You are on the wrong website for RMC support.
As noted in another of my replies, I used Applian Replay Media Capture for many years. First it was their code. They dumped it, and went to reselling Jaksta but with their own GUI front end. Applian dumped the GUI front end, and went to just reselling Jaksta. Applian sucked for support. They don't do support. Any defect reported to Applian got redirected to Jaksta, wait for Jaksta to fix the problem, Jaksta reported to Applian the problem was fixed, and Applian sometimes got back to me the problem got fixed. I gave up on Applian, and went to Jaksta which is what Applian was selling, anyway.
I am in the correct forum. I have Jaksta Media Recorder, and that's what I meant to ask about.
So, do you have a clue why JMR is creating the D:\RMC file? It happened when I had Applian's RMC when it was a resell of JMR. It happens in JMR. Why? Nothing in settings says to use the D: drive. Nothing in JMR's settings has the "RMC" string. I even did a hex search through JMR's files (in its installation folder, and in the apppath folders), but no RMC string.
No I dont have any idea unless you have that set as your output path for something.
Debug logs may tell me more.
It could be many days or weeks before I happen to notice D:\RMC (file, not folder) got created. Having debugging turn on when JMR starts could result in a huge log file (apparently in some SQLite database file), or maybe the logs get discarded after exiting JMR. I might incur many sessions with JMR before the rogue file shows up.

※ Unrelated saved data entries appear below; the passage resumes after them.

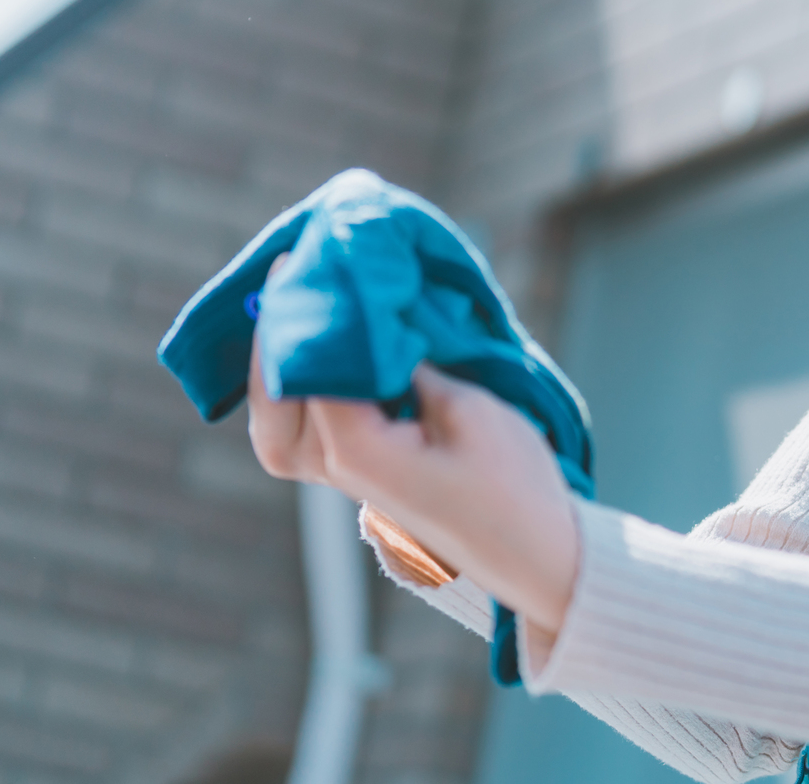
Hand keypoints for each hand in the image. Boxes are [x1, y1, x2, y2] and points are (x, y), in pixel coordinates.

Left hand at [243, 252, 581, 642]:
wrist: (536, 550)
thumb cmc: (512, 482)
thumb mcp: (471, 407)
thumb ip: (411, 363)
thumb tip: (376, 322)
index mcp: (358, 451)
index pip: (310, 368)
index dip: (309, 311)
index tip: (310, 259)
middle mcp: (337, 468)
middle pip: (274, 405)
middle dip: (273, 343)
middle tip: (286, 280)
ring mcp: (347, 477)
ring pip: (282, 425)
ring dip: (282, 368)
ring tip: (300, 311)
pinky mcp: (363, 473)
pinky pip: (311, 428)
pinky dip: (307, 387)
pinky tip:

I modified the batch file used to start JMR to halt and alert when it detects the presence of D:\RMC. That will be too late to enable debugging in the prior JMR session to catch the cause for creating this file, but it might help me to remember what I was doing in the immediate prior session of JMR to try to replicate it.
I could also use SysInternals ProcMon to monitor when a process touches the D:\RMC file. However, Procmon captures all events, and filtering on a file create of D:\RMC just filters the event list to show just those create events for that file. Because all events are captured (but can be filtered down to those of interest which does not reduce the log size), the log can get huge in a quick hurry, and this will slow down Windows to eventually become nearly unusable.
I will keep investigating on what is creating the D:\RMC file, but it only happens after many sessions of using JMR, plus I have to check when the file got created which is usually a side effect of reviewing my backups on D:\ which usually only occurs when there is a backup error. Halting the batch script used to load JMR when D:\RMC is found might help.
I think I found it, and it wasn't with JMR (or even back when it was happening with RMC). In VLC media player, the output folder for video snapshots was D:\RMC. This was the output from JMR of where to save captured videos, and I reused the folder for when taking snapshots in VLC. I was actually trying to resolve a different problem in VLC regarding playback (not immediately looping back to beginning of video, but showing a black screen for a second, and then starting from the beginning). It was when I was looking at VLC's settings that I noticed the D:\RMC output folder for taking snapshots when playing a video.
I couldn't find anything in JMR in its settings, or even when doing string searches into its files. Now I know what D:\RMC was so erratically appearing: I rarely take snapshots within a video, and usually it's because I click the toolbar button accidentally.
I'll leave my batch script checking for D:\RMC after exiting JMR, but I think I found the culprit. Instead of reusing JMR's output folder, I'll use a different one just for the VLC snapshots, so I know what that folder appeared.
Back in Replay Media Capture (RMC) version 7, and now in version 2022 version, RMC is sometimes creating a file at D:\RMC. This is not a folder, but a file having no filetype. No setting in RMC is configured to save data on the D: drive. D:\ is where I store backups, and I don't want applications polluting that drive. Maybe in an older version, D:\RMC was used for the Output Folder, but E:\JMR has been used since version 7, specified now in 2022, and perhaps used even back to version 6. The D:\RMC file is binary, so its content is all gobbelty-gook to me.
The D:\RMC file is not always created when RMC is started, or even after a session of recording videos. I'll notice it sometime later. That's why I have to use a batch file to run RMC, so the batch script has commands to cleanup the pollution that RMC leaves behind (*), like D:\RMC (the unknown file in question here), and the Jaksta subfolders under %appdata% (local and roaming) since I have no desire to have RMC recover a prior session (but no options to disable a resume function), and also to ensure all jmrp.exe processes get killed (they can be get hung, perhaps due to a lack of communication, like status from the ffmpeg.exe process was lost when it was done capturing a stream, to get left behind after exiting RMC).
(*) There is also an "%localappdata%\Jaksta_Technologies_Pty_L" folder created by RMC, but that holds the user-configured settings for RMC, so my cleanup batch script does not delete that folder.
I've done a content search on all files under the RMC installation folder, but no file has the "D:\RMC" string. Didn't find the string under the Jaksta subfolders in the %appdata% or %localappdata% paths, either. I cannot find anywhere in RMC settings where D:\RMC is specified, yet occasionally RMC decides to create a D:\RMC file.